Default implementation for Object.GetHashCode()
Asked Answered
S

7

198

How does the default implementation for GetHashCode() work? And does it handle structures, classes, arrays, etc. efficiently and well enough?

I am trying to decide in what cases I should pack my own and in what cases I can safely rely on the default implementation to do well. I don't want to reinvent the wheel, if at all possible.

Subjectivism answered 6/4, 2009 at 3:25 Comment(5)
Have a look at the comment I left on the article: https://mcmap.net/q/49271/-gethashcode-extension-methodShaum
See also https://mcmap.net/q/49272/-object-gethashcodeColier
Aside: you can obtain the default hashcode (even when GetHashCode() has been overridden) by using System.Runtime.CompilerServices.RuntimeHelpers.GetHashCode(obj)Burch
@MarcGravell thank you for contributing this, I was searching for exactly this answer.Tranche
@MarcGravell But how would I do this with other method?Conation
G
94
namespace System {
    public class Object {
        [MethodImpl(MethodImplOptions.InternalCall)]
        internal static extern int InternalGetHashCode(object obj);

        public virtual int GetHashCode() {
            return InternalGetHashCode(this);
        }
    }
}

InternalGetHashCode is mapped to an ObjectNative::GetHashCode function in the CLR, which looks like this:

FCIMPL1(INT32, ObjectNative::GetHashCode, Object* obj) {  
    CONTRACTL  
    {  
        THROWS;  
        DISABLED(GC_NOTRIGGER);  
        INJECT_FAULT(FCThrow(kOutOfMemoryException););  
        MODE_COOPERATIVE;  
        SO_TOLERANT;  
    }  
    CONTRACTL_END;  

    VALIDATEOBJECTREF(obj);  

    DWORD idx = 0;  

    if (obj == 0)

-- -- --

- _PROBLEMS AND TASKS_
[1] From the GetHashCode thread, print the passage from "Default implementation for Object.GetHashCode()" to "at all possible.".
[2] Based on the GetHashCode thread, state whether each statement agrees with it. Answer yes or no, and quote the words of the thread that decide each one.
(a) The virtual GetHashCode method in Object returns the result of calling InternalGetHashCode on the object itself.
(b) InternalGetHashCode is declared as a public method.
(c) In the CLR, InternalGetHashCode is mapped to a function named ObjectNative::GetHashCode.

- _DATA SHOWN_
-- -- --

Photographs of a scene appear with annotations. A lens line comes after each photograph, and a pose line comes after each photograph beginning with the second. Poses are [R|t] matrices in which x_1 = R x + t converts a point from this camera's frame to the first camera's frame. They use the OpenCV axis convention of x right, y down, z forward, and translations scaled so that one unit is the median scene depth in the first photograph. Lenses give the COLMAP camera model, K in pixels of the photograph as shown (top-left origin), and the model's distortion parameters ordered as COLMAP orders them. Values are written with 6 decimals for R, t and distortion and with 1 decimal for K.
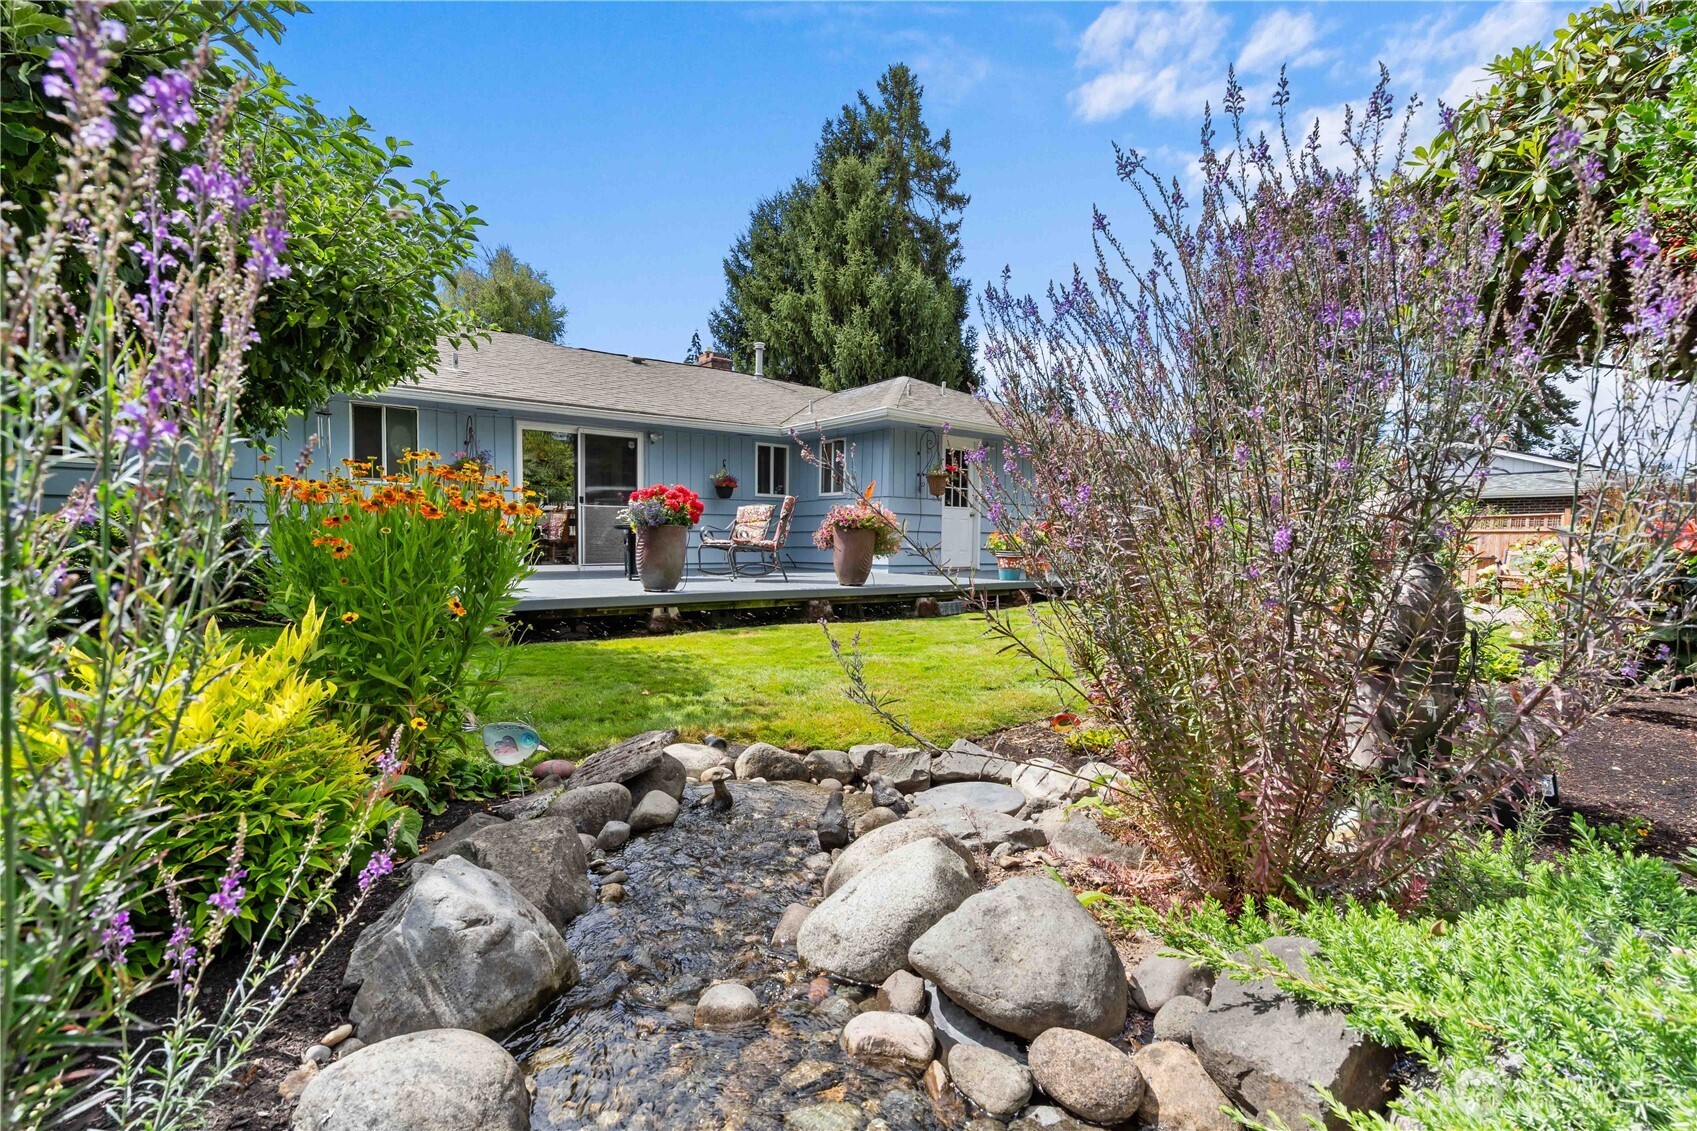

-- -- --

- _RESPONSES TO THE TASKS_
[1]
Default implementation for Object.GetHashCode()
Asked Answered
S

7

198

How does the default implementation for GetHashCode() work? And does it handle structures, classes, arrays, etc. efficiently and well enough?

I am trying to decide in what cases I should pack my own and in what cases I can safely rely on the default implementation to do well. I don't want to reinvent the wheel, if at all possible.

[2]
(a) Yes: "return InternalGetHashCode(this);"
(b) No: "internal static extern int InternalGetHashCode(object obj);"
(c) Yes: "InternalGetHashCode is mapped to an ObjectNative::GetHashCode function in the CLR"